Exercise goal:
Give back, exactly as written, the lines from the first line of the data below through the line with "If the SYSLOG", and omit the pictures.

── Records for this task

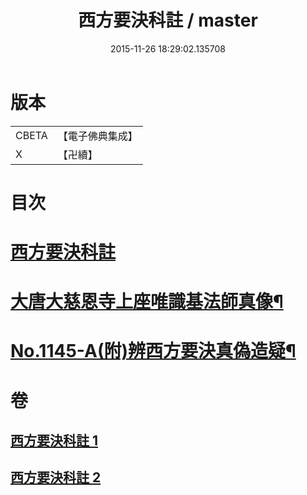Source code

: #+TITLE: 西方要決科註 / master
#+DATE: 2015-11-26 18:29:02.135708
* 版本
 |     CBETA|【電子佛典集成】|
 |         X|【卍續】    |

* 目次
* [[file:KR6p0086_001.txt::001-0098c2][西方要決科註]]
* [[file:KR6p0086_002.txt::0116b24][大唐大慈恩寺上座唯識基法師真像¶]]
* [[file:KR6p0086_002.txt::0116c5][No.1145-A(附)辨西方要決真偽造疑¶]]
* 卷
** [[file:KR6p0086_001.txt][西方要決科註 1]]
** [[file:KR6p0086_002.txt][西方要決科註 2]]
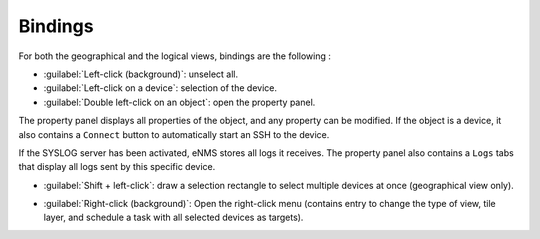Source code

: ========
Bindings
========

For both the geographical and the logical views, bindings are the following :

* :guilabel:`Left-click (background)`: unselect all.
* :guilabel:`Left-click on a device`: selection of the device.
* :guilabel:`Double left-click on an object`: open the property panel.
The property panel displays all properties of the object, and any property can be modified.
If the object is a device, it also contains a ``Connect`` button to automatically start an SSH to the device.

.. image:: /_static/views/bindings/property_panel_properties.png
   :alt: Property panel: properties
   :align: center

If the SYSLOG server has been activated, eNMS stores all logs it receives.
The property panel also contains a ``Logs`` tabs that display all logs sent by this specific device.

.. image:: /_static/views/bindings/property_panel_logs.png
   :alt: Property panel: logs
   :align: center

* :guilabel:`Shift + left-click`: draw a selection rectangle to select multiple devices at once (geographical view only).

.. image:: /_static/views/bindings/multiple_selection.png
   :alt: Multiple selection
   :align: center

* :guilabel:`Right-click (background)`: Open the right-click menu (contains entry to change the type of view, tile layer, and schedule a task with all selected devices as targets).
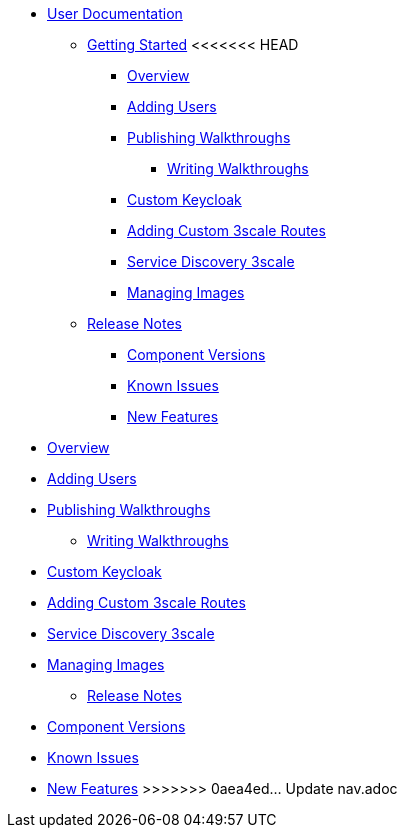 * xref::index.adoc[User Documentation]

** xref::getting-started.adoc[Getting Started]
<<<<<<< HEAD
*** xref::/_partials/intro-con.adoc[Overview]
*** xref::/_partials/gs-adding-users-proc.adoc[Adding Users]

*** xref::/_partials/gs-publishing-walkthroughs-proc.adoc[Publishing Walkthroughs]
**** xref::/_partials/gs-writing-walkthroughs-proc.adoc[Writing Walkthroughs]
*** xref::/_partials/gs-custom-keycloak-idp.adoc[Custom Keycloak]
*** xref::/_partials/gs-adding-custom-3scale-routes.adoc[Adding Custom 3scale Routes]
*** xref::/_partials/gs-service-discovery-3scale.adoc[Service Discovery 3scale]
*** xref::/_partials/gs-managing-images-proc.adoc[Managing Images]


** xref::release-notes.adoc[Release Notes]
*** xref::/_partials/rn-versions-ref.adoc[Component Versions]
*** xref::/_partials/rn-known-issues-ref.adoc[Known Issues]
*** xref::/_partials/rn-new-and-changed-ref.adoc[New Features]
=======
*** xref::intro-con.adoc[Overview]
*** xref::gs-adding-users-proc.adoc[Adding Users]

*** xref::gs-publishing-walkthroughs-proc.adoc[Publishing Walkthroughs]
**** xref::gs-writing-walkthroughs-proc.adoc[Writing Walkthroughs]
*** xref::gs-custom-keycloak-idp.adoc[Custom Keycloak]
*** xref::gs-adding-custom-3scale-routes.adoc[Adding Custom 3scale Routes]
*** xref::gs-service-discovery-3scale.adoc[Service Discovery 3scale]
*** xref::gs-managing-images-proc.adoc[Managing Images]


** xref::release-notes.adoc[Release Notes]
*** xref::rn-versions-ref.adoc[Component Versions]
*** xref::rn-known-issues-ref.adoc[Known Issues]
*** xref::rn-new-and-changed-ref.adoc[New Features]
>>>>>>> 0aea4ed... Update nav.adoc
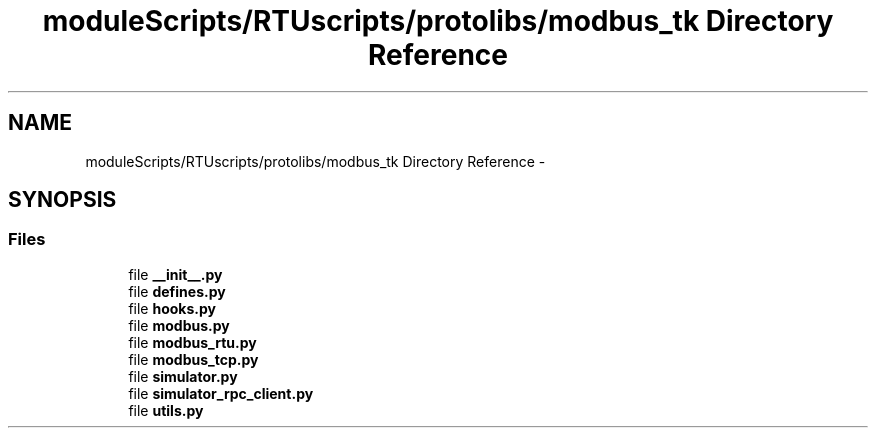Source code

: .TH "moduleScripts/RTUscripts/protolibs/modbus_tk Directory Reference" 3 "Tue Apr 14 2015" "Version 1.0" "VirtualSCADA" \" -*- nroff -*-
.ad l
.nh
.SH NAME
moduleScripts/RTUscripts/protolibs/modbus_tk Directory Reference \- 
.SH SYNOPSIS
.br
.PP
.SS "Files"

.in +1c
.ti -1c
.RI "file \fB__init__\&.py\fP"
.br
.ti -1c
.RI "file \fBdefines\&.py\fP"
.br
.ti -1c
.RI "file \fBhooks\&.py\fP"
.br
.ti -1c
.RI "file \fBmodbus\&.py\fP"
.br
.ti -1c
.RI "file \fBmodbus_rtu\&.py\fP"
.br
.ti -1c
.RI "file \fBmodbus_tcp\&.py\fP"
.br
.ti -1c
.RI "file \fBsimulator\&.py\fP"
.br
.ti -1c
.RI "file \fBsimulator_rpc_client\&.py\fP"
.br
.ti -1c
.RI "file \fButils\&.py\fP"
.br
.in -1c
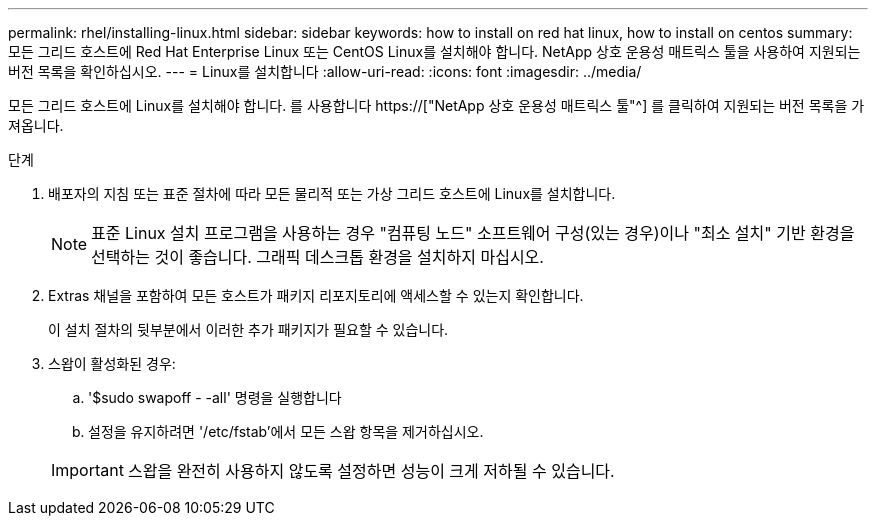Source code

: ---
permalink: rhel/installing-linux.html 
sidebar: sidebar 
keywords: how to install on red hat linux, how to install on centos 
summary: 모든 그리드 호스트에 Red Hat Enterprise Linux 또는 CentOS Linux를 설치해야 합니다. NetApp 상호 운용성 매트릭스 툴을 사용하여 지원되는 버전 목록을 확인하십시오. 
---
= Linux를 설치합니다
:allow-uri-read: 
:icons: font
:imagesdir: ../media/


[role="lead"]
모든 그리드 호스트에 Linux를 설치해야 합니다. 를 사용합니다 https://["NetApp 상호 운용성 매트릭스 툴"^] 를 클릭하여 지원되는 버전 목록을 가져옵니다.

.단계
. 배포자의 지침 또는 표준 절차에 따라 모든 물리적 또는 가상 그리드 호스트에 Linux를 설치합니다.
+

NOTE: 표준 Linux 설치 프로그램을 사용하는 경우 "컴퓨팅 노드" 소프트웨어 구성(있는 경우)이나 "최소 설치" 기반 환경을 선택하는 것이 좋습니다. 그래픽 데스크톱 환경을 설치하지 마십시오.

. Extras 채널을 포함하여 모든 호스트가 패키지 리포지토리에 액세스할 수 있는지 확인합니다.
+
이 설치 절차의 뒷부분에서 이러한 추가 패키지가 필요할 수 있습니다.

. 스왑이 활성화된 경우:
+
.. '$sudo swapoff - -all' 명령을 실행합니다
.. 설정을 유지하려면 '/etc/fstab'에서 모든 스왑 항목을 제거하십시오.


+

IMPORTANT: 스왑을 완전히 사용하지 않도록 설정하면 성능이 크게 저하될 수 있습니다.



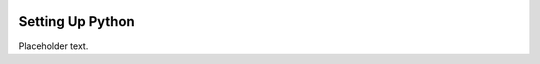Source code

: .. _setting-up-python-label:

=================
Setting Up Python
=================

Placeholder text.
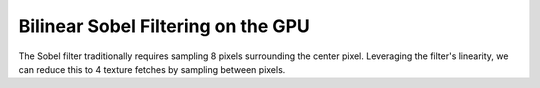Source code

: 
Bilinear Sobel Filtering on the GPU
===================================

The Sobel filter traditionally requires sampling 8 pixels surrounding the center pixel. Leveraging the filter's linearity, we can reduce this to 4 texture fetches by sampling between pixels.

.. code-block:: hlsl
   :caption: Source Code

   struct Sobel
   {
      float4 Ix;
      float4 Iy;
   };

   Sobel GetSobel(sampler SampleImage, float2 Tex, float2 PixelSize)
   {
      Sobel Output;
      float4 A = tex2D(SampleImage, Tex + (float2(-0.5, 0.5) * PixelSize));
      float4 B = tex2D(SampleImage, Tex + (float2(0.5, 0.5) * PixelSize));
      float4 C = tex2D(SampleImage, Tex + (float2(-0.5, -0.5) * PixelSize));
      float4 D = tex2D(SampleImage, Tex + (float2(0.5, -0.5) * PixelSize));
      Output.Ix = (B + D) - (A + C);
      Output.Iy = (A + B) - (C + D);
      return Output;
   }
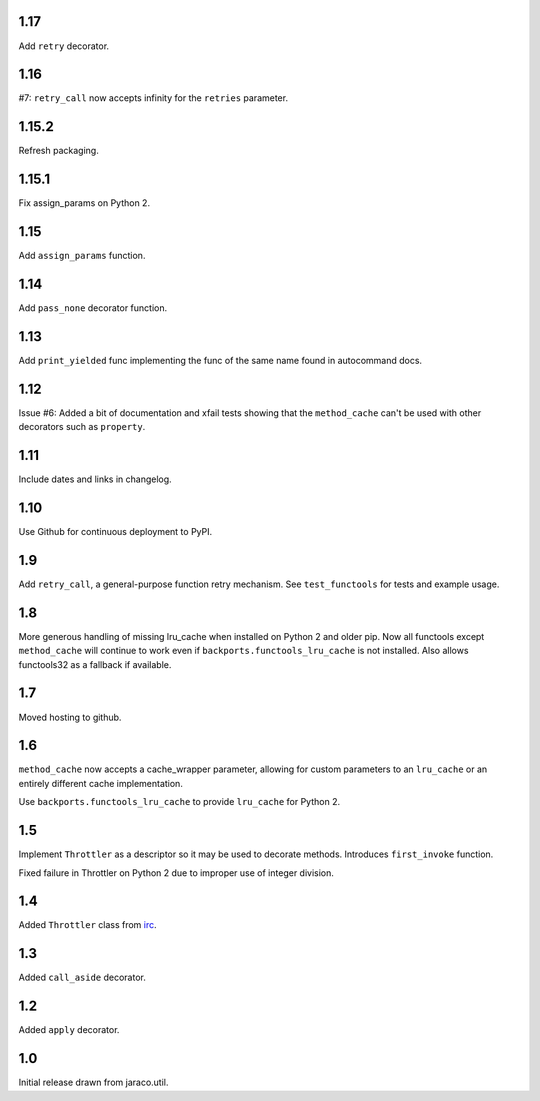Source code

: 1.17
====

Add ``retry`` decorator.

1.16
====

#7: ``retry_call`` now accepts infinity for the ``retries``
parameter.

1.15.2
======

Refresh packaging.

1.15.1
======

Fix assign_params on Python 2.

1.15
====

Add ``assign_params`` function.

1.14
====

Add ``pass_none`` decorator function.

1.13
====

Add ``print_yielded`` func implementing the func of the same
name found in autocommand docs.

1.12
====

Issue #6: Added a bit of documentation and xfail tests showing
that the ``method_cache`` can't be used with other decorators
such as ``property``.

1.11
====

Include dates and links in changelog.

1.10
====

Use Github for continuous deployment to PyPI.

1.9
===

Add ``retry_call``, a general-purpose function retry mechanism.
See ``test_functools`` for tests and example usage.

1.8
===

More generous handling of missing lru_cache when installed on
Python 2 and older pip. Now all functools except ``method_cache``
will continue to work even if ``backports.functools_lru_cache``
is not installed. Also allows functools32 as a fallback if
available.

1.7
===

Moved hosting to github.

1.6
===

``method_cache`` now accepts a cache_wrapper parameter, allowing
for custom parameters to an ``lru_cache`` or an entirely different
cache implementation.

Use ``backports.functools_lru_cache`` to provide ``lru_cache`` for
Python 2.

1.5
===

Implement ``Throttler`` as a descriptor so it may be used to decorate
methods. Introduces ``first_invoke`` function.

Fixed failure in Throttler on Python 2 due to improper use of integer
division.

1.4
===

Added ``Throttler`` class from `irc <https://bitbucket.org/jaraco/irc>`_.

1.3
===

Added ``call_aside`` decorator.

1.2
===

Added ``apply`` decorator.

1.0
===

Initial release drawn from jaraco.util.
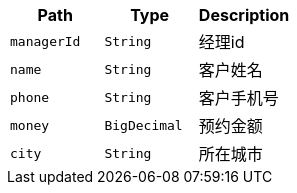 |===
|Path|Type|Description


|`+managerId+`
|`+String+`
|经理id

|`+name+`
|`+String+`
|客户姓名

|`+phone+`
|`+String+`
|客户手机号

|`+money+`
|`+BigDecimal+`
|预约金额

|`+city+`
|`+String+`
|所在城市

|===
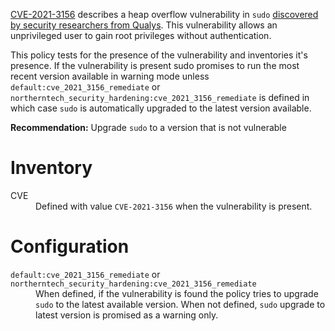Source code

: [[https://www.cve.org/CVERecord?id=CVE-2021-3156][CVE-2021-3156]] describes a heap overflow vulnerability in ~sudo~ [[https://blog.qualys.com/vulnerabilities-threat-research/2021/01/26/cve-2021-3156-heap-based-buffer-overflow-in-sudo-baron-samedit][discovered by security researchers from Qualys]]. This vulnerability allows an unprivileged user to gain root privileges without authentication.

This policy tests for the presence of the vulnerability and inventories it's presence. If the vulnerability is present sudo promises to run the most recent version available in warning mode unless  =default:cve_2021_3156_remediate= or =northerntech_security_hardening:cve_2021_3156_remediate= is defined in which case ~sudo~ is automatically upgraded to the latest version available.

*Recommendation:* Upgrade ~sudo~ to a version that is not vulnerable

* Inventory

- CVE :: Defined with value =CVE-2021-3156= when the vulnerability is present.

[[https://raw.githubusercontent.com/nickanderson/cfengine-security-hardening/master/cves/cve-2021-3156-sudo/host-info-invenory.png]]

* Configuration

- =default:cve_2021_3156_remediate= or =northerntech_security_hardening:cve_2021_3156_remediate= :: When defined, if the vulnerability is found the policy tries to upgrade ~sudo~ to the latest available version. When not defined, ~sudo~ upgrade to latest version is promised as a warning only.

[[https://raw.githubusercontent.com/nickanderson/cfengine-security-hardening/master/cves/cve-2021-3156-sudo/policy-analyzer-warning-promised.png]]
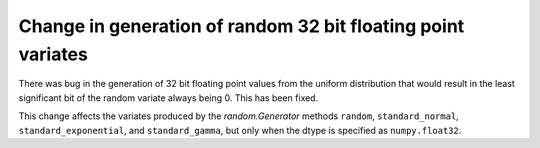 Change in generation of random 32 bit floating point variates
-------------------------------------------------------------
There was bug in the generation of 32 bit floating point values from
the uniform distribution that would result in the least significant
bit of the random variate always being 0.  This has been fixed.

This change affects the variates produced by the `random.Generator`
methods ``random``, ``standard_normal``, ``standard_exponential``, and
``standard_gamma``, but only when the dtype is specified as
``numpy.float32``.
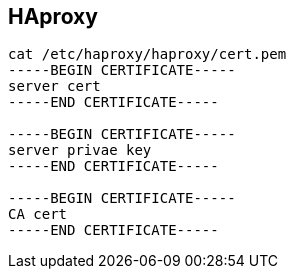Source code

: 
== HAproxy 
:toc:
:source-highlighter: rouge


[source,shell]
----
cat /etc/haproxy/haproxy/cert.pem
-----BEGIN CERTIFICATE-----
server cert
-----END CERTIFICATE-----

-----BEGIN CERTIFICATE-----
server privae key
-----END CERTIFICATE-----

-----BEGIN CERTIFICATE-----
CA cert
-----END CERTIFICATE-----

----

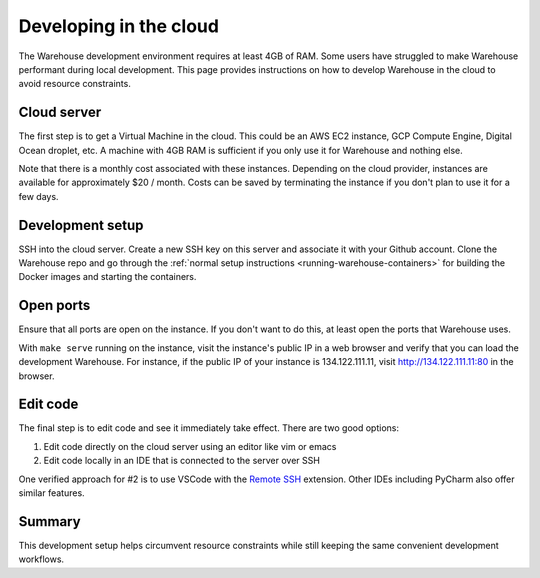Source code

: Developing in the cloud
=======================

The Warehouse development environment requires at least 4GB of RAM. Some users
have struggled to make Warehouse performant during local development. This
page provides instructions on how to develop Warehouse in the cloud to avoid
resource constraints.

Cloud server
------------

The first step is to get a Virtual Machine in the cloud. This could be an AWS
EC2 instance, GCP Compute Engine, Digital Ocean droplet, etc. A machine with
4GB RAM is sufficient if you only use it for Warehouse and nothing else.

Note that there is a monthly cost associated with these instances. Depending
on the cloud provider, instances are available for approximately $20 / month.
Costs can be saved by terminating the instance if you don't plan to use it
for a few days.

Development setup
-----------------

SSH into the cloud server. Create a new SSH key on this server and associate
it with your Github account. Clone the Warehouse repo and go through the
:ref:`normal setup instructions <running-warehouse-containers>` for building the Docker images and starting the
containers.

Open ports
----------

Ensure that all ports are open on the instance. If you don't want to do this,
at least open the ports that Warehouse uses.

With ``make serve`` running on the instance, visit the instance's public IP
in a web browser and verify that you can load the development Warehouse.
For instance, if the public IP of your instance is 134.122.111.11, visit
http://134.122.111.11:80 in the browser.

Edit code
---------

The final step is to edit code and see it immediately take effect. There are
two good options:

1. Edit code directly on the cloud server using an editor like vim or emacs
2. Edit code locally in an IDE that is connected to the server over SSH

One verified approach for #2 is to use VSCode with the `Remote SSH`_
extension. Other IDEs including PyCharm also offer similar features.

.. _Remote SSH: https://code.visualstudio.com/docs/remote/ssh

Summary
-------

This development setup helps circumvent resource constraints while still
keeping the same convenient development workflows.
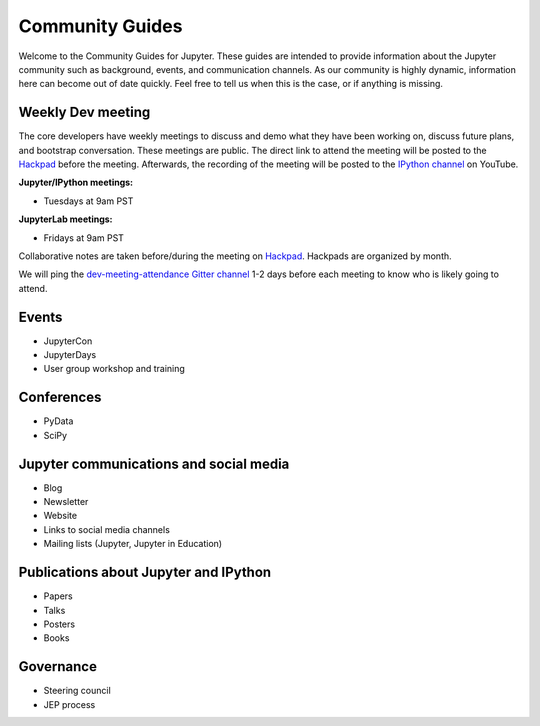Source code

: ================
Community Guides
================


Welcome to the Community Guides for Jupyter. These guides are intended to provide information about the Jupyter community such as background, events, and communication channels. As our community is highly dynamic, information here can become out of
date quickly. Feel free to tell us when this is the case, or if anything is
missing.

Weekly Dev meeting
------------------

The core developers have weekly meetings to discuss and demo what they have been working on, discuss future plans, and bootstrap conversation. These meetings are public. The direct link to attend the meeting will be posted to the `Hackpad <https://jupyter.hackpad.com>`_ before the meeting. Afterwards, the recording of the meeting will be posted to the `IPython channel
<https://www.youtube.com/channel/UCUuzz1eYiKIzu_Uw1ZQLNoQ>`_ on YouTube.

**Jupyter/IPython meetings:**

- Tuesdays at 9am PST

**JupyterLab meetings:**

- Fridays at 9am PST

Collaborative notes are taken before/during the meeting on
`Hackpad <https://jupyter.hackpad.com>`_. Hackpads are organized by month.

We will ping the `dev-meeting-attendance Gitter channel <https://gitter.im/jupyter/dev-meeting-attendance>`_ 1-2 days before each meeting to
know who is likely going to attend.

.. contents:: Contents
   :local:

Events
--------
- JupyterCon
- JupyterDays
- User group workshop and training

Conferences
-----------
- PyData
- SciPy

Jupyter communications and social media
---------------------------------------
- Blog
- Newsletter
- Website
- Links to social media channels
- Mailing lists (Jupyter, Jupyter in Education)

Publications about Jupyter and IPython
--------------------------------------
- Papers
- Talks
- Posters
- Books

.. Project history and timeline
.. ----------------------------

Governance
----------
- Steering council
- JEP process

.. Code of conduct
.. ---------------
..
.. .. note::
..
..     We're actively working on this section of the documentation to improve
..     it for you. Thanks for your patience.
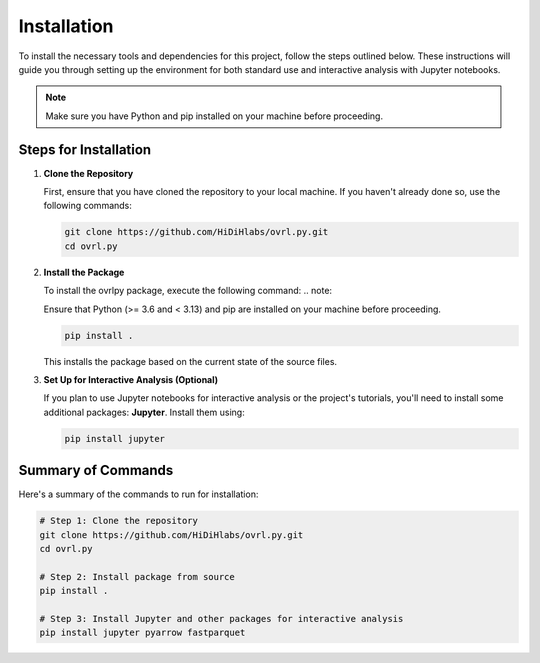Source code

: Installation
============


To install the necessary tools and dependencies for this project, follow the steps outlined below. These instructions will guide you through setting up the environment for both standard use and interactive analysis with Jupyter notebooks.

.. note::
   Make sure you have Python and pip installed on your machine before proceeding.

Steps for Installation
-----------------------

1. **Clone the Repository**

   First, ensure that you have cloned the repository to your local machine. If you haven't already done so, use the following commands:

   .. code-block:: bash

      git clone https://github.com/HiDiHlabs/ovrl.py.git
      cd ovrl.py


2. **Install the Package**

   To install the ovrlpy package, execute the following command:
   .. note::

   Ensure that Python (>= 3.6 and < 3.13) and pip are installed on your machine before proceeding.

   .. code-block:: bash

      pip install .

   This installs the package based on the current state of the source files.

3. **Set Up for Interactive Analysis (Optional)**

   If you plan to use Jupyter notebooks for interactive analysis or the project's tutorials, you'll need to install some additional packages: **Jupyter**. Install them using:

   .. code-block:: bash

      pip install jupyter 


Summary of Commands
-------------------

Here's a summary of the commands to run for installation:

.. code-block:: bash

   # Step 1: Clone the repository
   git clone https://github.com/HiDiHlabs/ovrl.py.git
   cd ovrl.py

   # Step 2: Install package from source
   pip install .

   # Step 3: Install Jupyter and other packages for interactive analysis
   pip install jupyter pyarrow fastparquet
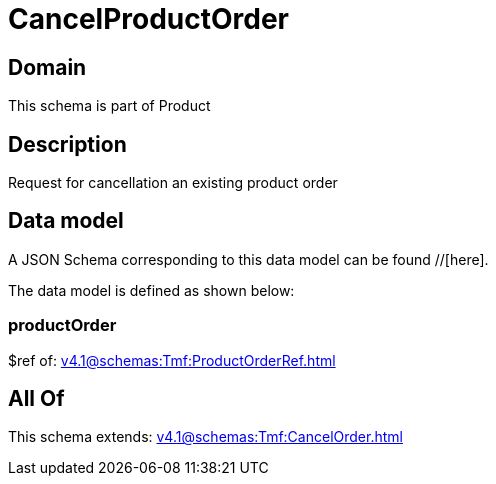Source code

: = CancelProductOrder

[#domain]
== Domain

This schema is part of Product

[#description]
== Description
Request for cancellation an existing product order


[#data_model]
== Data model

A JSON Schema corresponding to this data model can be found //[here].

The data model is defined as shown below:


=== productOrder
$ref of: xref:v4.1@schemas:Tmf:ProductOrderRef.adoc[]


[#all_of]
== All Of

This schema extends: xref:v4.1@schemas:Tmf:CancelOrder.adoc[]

────

Task answer:
Source code

: #+TITLE: 西方要決科註 / master
#+DATE: 2015-11-26 18:29:02.135708
* 版本
 |     CBETA|【電子佛典集成】|
 |         X|【卍續】    |

* 目次
* [[file:KR6p0086_001.txt::001-0098c2][西方要決科註]]
* [[file:KR6p0086_002.txt::0116b24][大唐大慈恩寺上座唯識基法師真像¶]]
* [[file:KR6p0086_002.txt::0116c5][No.1145-A(附)辨西方要決真偽造疑¶]]
* 卷
** [[file:KR6p0086_001.txt][西方要決科註 1]]
** [[file:KR6p0086_002.txt][西方要決科註 2]]
Source code

: ========
Bindings
========

For both the geographical and the logical views, bindings are the following :

* :guilabel:`Left-click (background)`: unselect all.
* :guilabel:`Left-click on a device`: selection of the device.
* :guilabel:`Double left-click on an object`: open the property panel.
The property panel displays all properties of the object, and any property can be modified.
If the object is a device, it also contains a ``Connect`` button to automatically start an SSH to the device.

.. image:: /_static/views/bindings/property_panel_properties.png
   :alt: Property panel: properties
   :align: center

If the SYSLOG server has been activated, eNMS stores all logs it receives.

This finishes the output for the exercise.